Claudio Hernández



Un cigarrillo humea en el cenicero ennegrecido donde rebosan decenas de arrugadas colillas. La luz del flexo ilumina la mesa llena de papeles, oscureciendo el resto de la pequeña oficina.

Claudio revisa de nuevo todas las facturas para cerciorarse de que no se ha equivocado al sumarlas. Le da la vuelta a una cuartilla garabateada y empieza a anotar nuevamente todos los importes antes de escribirlos en el libro de cuentas. Cuando termina, se levanta y sale a echar una ojeada a la tienda. Está solo. Miguel ha ido a la Cruz Roja para intentar averiguar alguna noticia sobre el estado de su tío en Teruel.
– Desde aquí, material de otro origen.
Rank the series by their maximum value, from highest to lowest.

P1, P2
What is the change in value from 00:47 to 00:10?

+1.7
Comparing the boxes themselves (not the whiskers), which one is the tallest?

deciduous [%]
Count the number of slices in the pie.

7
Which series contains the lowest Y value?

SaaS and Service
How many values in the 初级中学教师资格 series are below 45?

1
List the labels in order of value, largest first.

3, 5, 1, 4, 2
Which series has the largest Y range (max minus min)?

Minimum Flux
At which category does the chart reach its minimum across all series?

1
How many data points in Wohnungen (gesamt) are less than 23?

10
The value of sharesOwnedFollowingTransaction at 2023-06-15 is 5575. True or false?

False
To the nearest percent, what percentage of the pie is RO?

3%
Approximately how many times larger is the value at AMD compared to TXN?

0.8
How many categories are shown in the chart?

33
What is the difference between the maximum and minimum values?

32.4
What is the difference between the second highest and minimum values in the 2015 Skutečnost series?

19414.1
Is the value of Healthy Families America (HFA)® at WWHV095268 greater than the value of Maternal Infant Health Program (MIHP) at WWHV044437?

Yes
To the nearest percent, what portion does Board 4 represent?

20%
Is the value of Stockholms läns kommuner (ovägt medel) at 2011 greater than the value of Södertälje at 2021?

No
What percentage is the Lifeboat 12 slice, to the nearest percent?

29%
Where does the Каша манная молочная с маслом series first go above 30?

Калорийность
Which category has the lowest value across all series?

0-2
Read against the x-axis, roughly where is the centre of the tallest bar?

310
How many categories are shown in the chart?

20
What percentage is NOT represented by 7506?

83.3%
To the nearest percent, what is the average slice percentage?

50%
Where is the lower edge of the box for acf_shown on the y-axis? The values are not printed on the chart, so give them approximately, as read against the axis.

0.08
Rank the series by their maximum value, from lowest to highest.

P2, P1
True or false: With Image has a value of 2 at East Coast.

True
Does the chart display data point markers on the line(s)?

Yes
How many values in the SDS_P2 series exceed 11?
La calle es un ir y venir de gente que pasa por delante de la tienda sin apenas mirarla. Recuerda, con cierta nostalgia, aquellos días en los que gozaban de buenas ventas. La luz del sol, que refleja en la fachada de enfrente, se escampa por todo el establecimiento impregnando el techo con brillos multicolores que irradian las lágrimas de cristal de las lámparas. Se interna en la oficina y apaga el cigarrillo ya consumido. Cuando se dispone a sentarse, oye el chirrido de la puerta de entrada. Se percata, por el sonido de las pisadas, que no ha entrado una sola persona. Al salir, se encuentra con cinco tétricas sombras que parecen estar esperándolo. La fulgurante luz lo deslumbra e intenta desvelar sus rostros. Se fija en los relieves de las figuras. Mira por el cristal del escaparate de la derecha y descubre un vehículo de la Guardia Popular Antifascista parado en medio de la calle. Los pensamientos, de repente, se agolpan en su cabeza. Se asusta al imaginar que algo malo ha podido suceder. No se espera que lo malo, aún está por llegar.